The End is Nigh
Publisher: Nicalis, Inc.
Category: Action, Adventure, Platformer
Release Date: 12.12.17
The End is Nigh is the latest game from the co-conspirators of Team Meat, Edmund McMillen and Tyler Glaiel. The due first brought us Super Meat Boy in the wake of the explosion of indie titles on home consoles that began nearly a decade ago. Super Meat Boy was a testament of precise platforming that rewarded you both for rushing in and paying attention to the obstacles before you. It was a difficult test of reflexes and was not very forgiving.
The End is Nigh is set in a bleak, post-apocalyptic world with no remaining society and no remaining humanoid kinda things. The setting immediately reached out and latched on to me, much as our protagonist will do, as it is one of my favorite worlds to explore in all kinds of media. I am happy to report that The End is Nigh picks up exactly where Super Meat Boy left off and presents us with another challenging puzzle platformer. In The End is Nigh, we find ourselves taking control of one of the last remaining…things…left behind after a mass extinction event. It is playing its favorite game (which is like an Atari-style version of this game), and the cartridge finally gives out. To combat its inevitable loneliness, our head character decides that it must venture out in to the crumbling worldscape in search of another survivor to befriend and enjoy the rest of the end with. Or, at least, attempt to find a replacement game cart to while away the hours until your inevitable demise.
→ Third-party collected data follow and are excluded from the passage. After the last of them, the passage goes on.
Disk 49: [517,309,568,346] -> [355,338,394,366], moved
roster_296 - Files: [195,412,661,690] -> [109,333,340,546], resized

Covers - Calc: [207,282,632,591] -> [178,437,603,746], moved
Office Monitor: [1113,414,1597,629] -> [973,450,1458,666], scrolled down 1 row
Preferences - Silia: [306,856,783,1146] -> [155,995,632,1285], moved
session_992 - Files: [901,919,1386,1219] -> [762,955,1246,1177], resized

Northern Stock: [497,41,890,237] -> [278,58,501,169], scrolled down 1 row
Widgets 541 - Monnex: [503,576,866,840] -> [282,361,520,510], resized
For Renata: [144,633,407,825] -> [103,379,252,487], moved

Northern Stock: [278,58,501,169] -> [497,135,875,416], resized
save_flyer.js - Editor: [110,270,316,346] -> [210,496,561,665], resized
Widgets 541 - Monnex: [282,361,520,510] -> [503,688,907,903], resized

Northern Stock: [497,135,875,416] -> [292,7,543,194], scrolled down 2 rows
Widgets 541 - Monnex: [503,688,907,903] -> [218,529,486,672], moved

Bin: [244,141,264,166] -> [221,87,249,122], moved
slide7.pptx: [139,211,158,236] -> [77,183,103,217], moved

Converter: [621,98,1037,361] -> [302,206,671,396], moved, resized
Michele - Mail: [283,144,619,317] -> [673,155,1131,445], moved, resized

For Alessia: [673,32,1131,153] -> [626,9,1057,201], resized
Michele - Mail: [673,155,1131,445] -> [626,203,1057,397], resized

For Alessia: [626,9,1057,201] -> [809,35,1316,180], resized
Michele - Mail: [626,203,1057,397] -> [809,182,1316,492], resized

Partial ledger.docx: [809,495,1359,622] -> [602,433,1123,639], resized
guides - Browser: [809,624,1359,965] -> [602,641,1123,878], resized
Our beloved devs are kind enough to give us a few screens of relative ease to practice our means of navigating a limbless slime around a decrepit world where the platforms aren’t guaranteed to stay whole and often find large chunks of what appear to be solid formations falling away as if they just needed one more featherfall to evaporate. These controls are communicated through pictographs on signs, which was a mighty convenient way of the few survivors that gave their lives in pursuit of something better to assist future travelers. You’ll be moving with a stick, dpad or direction buttons, jumping with , and holding ZR allows you to build up a little momentum for a running jump.
Every single screen is a well designed machine that requires you to discover your oath through trial and error. While it can sometimes be very obvious how you navigate the level, at first there are often times where you will fail because the platform you thought would rumble doesn’t, or the spiked ceiling that you know is going to crush you seemingly comes down a little more quickly than anticipated. This game will frustrate you but it will also reward you for your perseverance; clearing the many challenges that lie before you will always give you a sense of accomplishment. In addition, the game was made a little more forgiving by not generally making the screens too long in between an autosave. This way, when you fail (and you will), you won’t have to replay through multiple puzzles, just the one section you keep failing on.
The End is Nigh peppers talking skeletons throughout the adventure to help guide you to secret locations and items by using reverse psychology. They generally talk about something that sounds like an intriguing part of the game to pursue and then immediately discourage you from doing it as they did that and ended up dead. Perhaps these skeletons were somehow our sign painters mentioned earlier? These can be as simple as finding a extra little section to clear that wasn’t immediately obvious before or can be cool little collectibles.
The controls are well-tuned and collision detection is beyond pixel perfect. When you die in The End is Nigh, you will know exactly why it happened. It will be your fault and you will immediately start formulating a plan of attack for how to not die there the next time you go through. Sometimes, a single level will have around 3-5 (or more) of those scenario together and it just makes it that much more gratifying to navigate that minefield. You will feel yourself growing more confident and celebrating each successful run with beaming pride, only to make it to the next access point and be smacked back down to better build yourself up…again.
The End is Nigh is not a game for the faint of heart. It is squishy, violent and very unforgiving. It’s difficulties and depth of variety are daunting to some veterans of old Nintendo games. It is, however, a masterpiece of puzzle level design and the sheer variety of levels found within is staggering, especially knowing how much time and thought has gone in to making sure that everything falls in just the right way. I highly recommend this game, especially if you can spring for the physical version of Nicalis whom have packed that case with goodies.